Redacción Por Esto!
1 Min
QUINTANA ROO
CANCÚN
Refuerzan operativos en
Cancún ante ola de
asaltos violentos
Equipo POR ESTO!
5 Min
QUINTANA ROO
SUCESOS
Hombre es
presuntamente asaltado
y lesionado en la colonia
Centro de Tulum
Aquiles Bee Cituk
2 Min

··········

• GOAL OF THE EXERCISE
What is needed is a verbatim copy of the data, complete from first line to last.

• TASK ANSWER
Redacción Por Esto!
1 Min
QUINTANA ROO
CANCÚN
Refuerzan operativos en
Cancún ante ola de
asaltos violentos
Equipo POR ESTO!
5 Min
QUINTANA ROO
SUCESOS
Hombre es
presuntamente asaltado
y lesionado en la colonia
Centro de Tulum
Aquiles Bee Cituk
2 Min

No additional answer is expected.